Does the strengths, weaknesses, opportunities and threats technique, SWOT, deserve its accepted place in your next strategic planning retreat? Maybe not.
There are more precise ways to understand the current state of the business that take less time and use more facts.
My recommendation: If you are leading your organisations next planning exercise, lift things up a notch by omitting the SWOT activity from the agenda. There are three reasons this list-making activity needs to be transformed.
First, it’s just an opinion survey. When people cough up strengths, weaknesses, opportunities and threats they are merely offering opinions. While there are facts sitting in the background somewhere, the truth is that the exercise is based on opposable points of view, even allowing items to show up in multiple lists.
For example, a reality such as “We have five employees” could fit into any of the four categories, construing it as either a “pro” or a “con”.
Given the fact that anyone can have an opinion about anything, merely accumulating these arbitrary points of view is a low-quality exercise. Discussing and debating them at length only reduces your meeting to a talk shop.
Given the fact that anyone can have an opinion about anything, merely accumulating these arbitrary points of view is a low-quality exercise. Discussing and debating them at length only reduces your meeting to a talk shop.
Second, it anchors the team in old thinking. The purpose of a well-designed retreat is to establish a clean break from the past. By contrast, the SWOT activity does the very opposite. Why? It merely asks people to rehash old, familiar lines of thinking. This reinforces the emotional link to whatever former strategy happened to be in place, which in turn makes it harder to create a fresh one.
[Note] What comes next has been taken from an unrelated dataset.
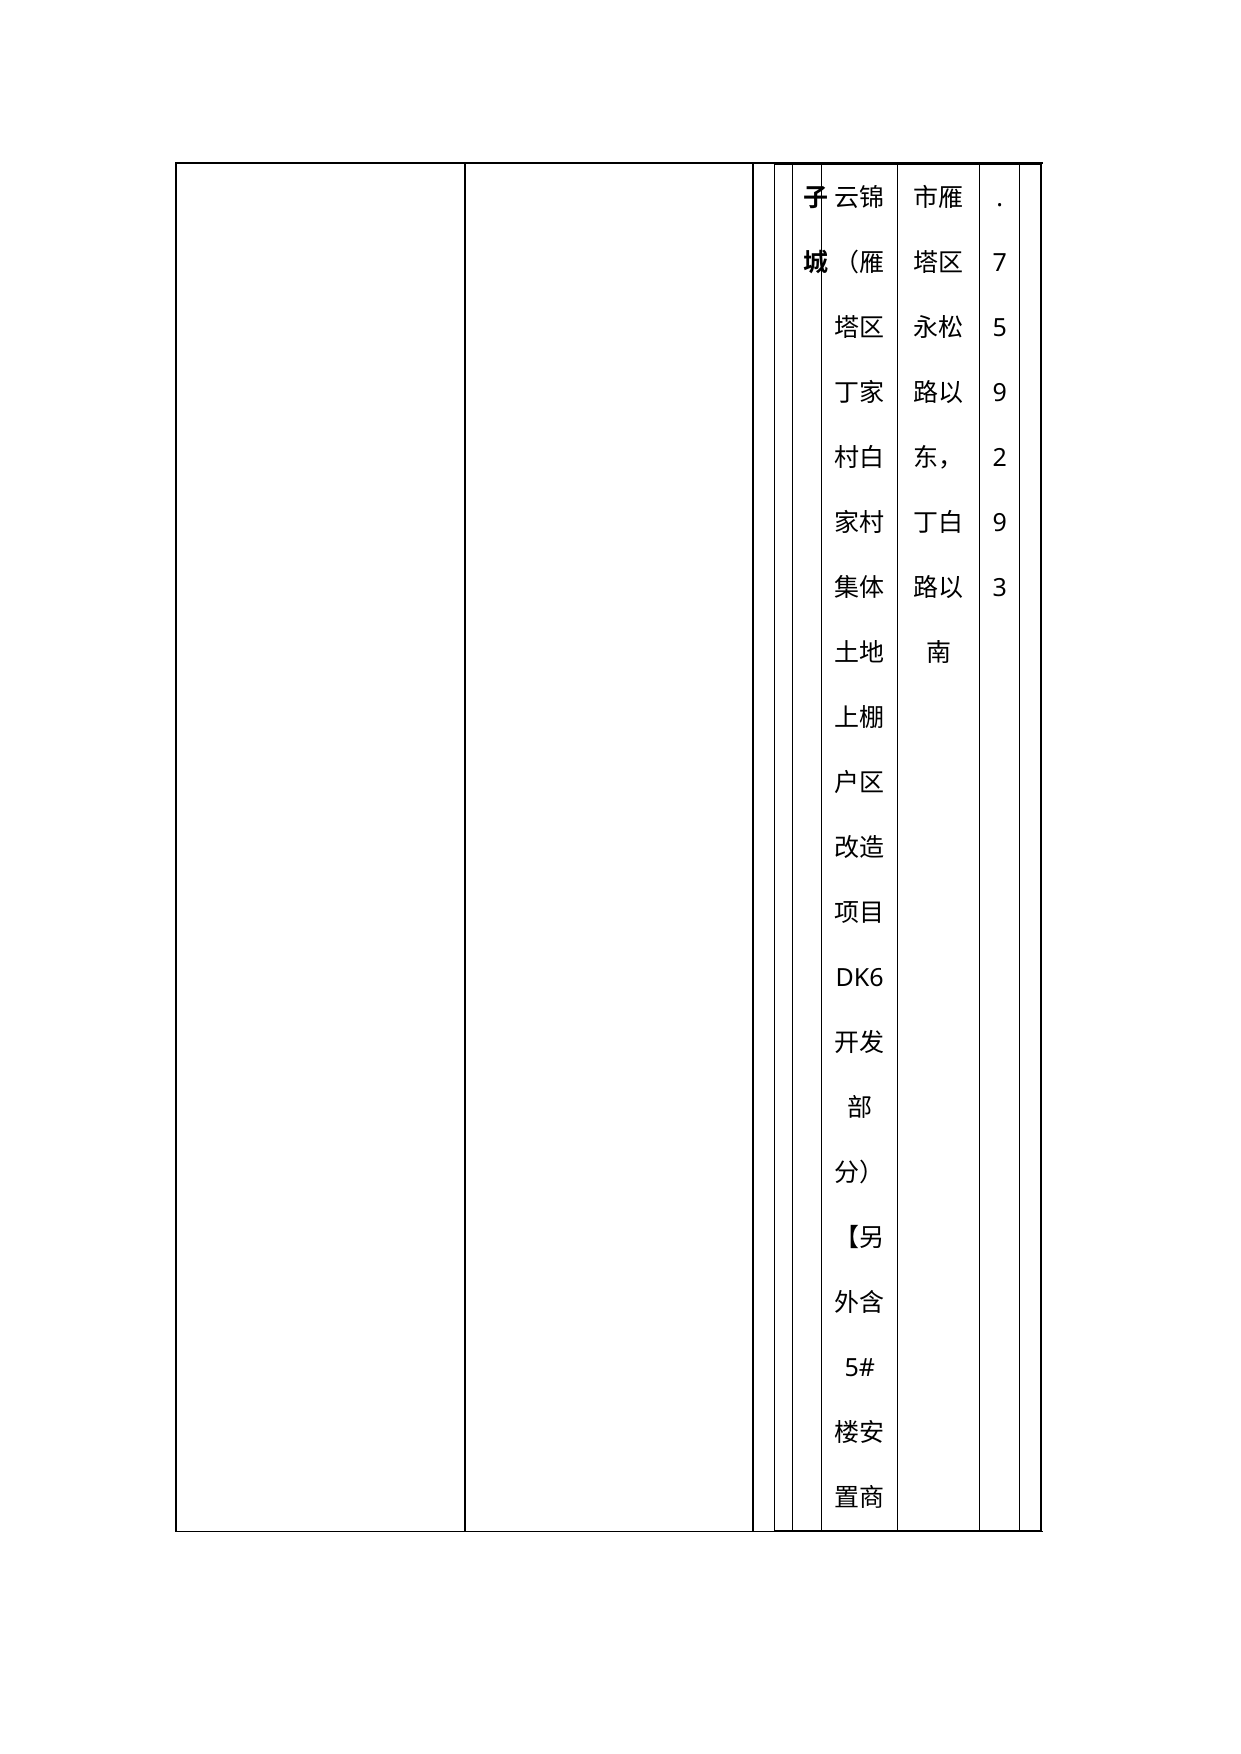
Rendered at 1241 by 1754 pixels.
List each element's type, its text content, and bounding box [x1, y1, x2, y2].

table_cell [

For example, imagine what happens when the team lists the fact that having five employees is a weakness. Now, it’s difficult to see it as a strength, which it may be in the context of a fast-changing industry. Stating the old concept as the solid truth only stands in the way of realizing a new paradigm.
Third, it takes too much time. As the designer of the retreat, you are probably painfully aware that time is a scarce commodity. A SWOT survey gets people talking, but it requires several hours of precious space to collect the group’s point of view, collate and present it. This time could be better spent doing deeper dives into hard data.
Given these three shortcomings – which many executives already quietly realise – why does the exercise continue to be so popular? As a retreat organiser, you may have the answer: Because it‘s easy.
Not only is a choice to do the activity never challenged, those who participate are unlikely to challenge each other during the exercise. Unfortunately, this avoidance tactic violates research showing that a group must struggle to produce good, new ideas.
Here are some recommendations I make to solve the dilemma of coming to agreement without taking a shortcut.
Do the SWOT survey online, before the retreat. My clients do these surveys before retreats, as part of our data gathering and include all employees. The most salient results are summarised in the meeting within 15 minutes, which saves time and effort.
Facilitate a current snapshot. Perhaps the original intent of the SWOT was to gain an understanding of the present state of the business. This picture is still needed, but it must be fact-based.
As I have explained in a prior column, your snapshot can be pulled together using different perspectives: financial, customer/competitor, operations and employees. Add in an analysis of the external environment with the PESTER views, (Political, Environmental, Sociological, Technological, Economic and Regulatory), taking special note that technology is emerging as the most critical outside factor.
At first glance, this may seem like a dull recitation of boring data. However, the point is to understand, as a team, the story the facts are telling. Inevitably, this will include a robust discussion of various strengths, weaknesses, opportunities and threats but there’s no need to group them. Instead, let the information do the talking, rather than hasty opinions, and weave the four SWOT themes into the narrative.
Invariably, the tale the data tells is nuanced, filled with ups and downs, polarities, discrepancies and paradoxes. Only a team of insiders with a deep appreciation of the organisation and their individual speciality can fully pull it together. Certainly, an outside consultant cannot.
Of course, there are companies which attempt to skip the snapshot altogether and jump right into planning the future. Unfortunately, doing so yields pipe dreams with no foundation in reality. It reduces the trust needed to make a risky move.
In summary, it takes a concerted effort to have everyone on the team see the company’s current position from a joined-up point of view. However, it’s more than a team-building activity. It’s also an evaluation of the status quo which is the first step to carving out a transformative strategy. Don’t block a big change which needs to happen with a costly SWOT mistake.